Barailles sortit en se frottant les mains. Barailles était l’ami, le séide de Lauzun il n’eût pas souffert qu’il disparût injustement d’un monde où son éclat rejaillissait jusque sur lui.

— Il triomphera comme de coutume, se dit-il, je ne sait pas trop ce qu’il rumine, mais qui peut le définir ?

Barailles sorti, Lauzun examina avec une singulière attention la pièce où il se trouvait…

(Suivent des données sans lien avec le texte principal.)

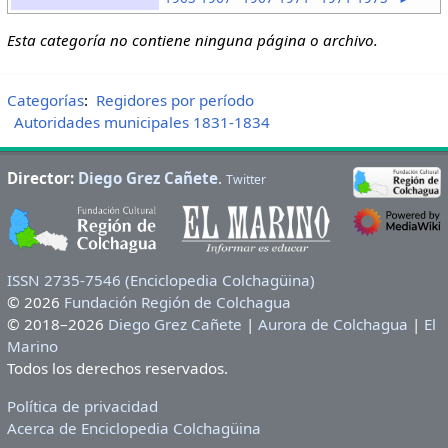
Esta categoría no contiene ninguna página o archivo.
Categorías
:
Regidores por período
Autoridades municipales 1831-1834
Director:
Diego Grez Cañete
.
Twitter
ISSN 2735-7546 (Enciclopedia Colchagüina)
© 2026
Fundación Región de Colchagua
© 2018–2026
Diego Grez Cañete
|
Aurora de Colchagua
|
El
Marino
Todos los derechos reservados.
Política de privacidad
Acerca de Enciclopedia Colchagüina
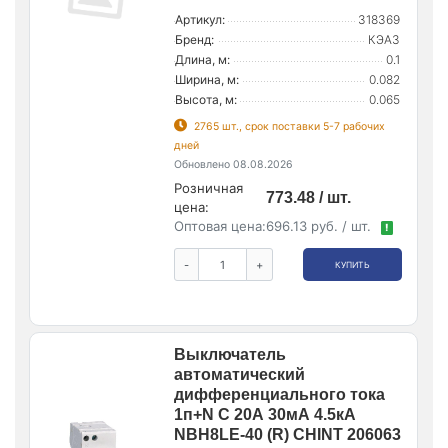
Артикул:
318369
Бренд:
КЭАЗ
Длина, м:
0.1
Ширина, м:
0.082
Высота, м:
0.065
2765 шт., срок поставки 5-7 рабочих
дней
Обновлено 08.08.2026
Розничная
773.48 / шт.
цена:
Оптовая цена:
696.13 руб. / шт.
!
-
+
КУПИТЬ
Выключатель
автоматический
дифференциального тока
1п+N C 20А 30мА 4.5кА
NBH8LE-40 (R) CHINT 206063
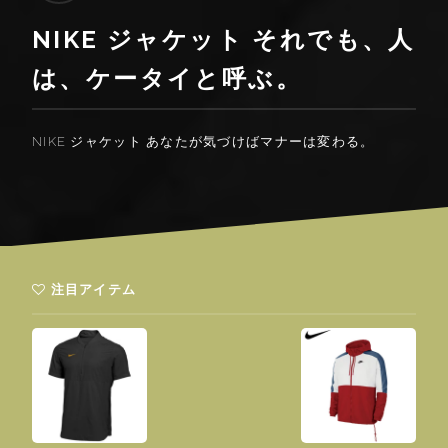
NIKE ジャケット それでも、人
は、ケータイと呼ぶ。
NIKE ジャケット あなたが気づけばマナーは変わる。
注目アイテム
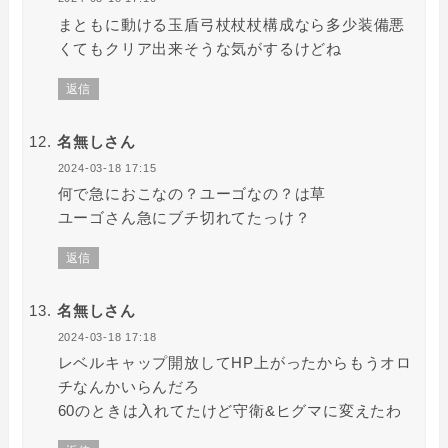
まともに動ける玉盾弓杖杖杖構成なら多少装備悪
くてもクリア出来そうな気がするけどね
返信
名無しさん
2024-03-18 17:15
何で急におこなの？ユーゴなの？は草
ユーゴさん急にブチ切れてたっけ？
返信
名無しさん
2024-03-18 17:18
レベルキャップ開放してHP上がったからもうオロ
チなんかいらんだろ
60のときは入れてたけど守衛&ヒグマに変えたわ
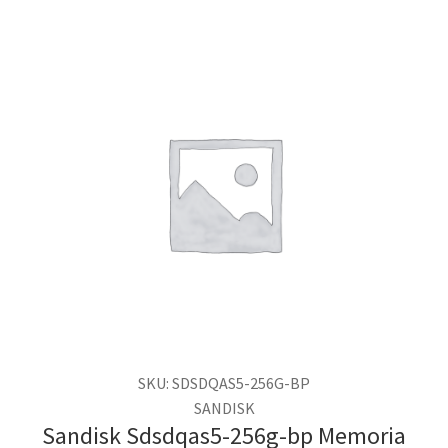
SKU: SDSDQAS5-256G-BP
SANDISK
Sandisk Sdsdqas5-256g-bp Memoria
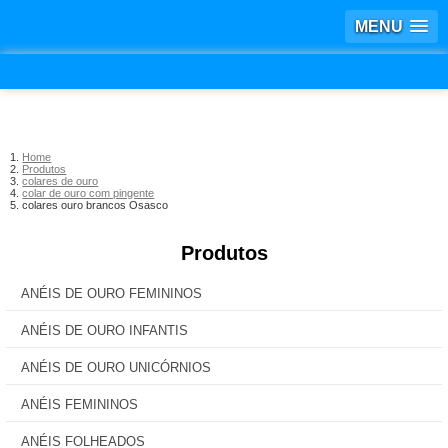
MENU
Home
Produtos
colares de ouro
colar de ouro com pingente
colares ouro brancos Osasco
Produtos
ANÉIS DE OURO FEMININOS
ANÉIS DE OURO INFANTIS
ANÉIS DE OURO UNICÓRNIOS
ANÉIS FEMININOS
ANÉIS FOLHEADOS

C’était l’ancien boudoir de la duchesse de Fornaro, dont le comte avait fait rajeunir l’ameublement et les dorures. Cette pièce, en forme de rotonde, était au fond le plus reculé de l’hôtel ; la tapisserie en dissimulait les portes avec une rare habileté. C’était le lieu chéri de Lauzun, les ornements en avaient été finis de la veille ; on y trouvait de tout, hors des poignards, on y respirait un air attiédi et enivrant.

Sur de magnifiques étagères traînaient des flacons de prix, des bagues, des éventails ; ces écrins charmants étaient chaque soir renouvelés. Lauzun, sûr d’être seul, tira d’une boîte en cristal de roche une pastille légère qu’il présenta à la bougie, son évaporation répandit dans le boudoir une fumée douce, onduleuse… Le comte était ce jour-là plus beau que jamais ; il avait mis à sa toilette un soin réfléchi, on eût dit vraiment qu’il s’était paré pour aller à la belle messe aux Feuillants ou aux Minimes. Il jeta de nouveau les yeux sur la pendule, et s’approchant du milieu de la pièce avec précaution, il frappa du pied légèrement sur le parquet.

À ce frappement, une porte s’ouvrit.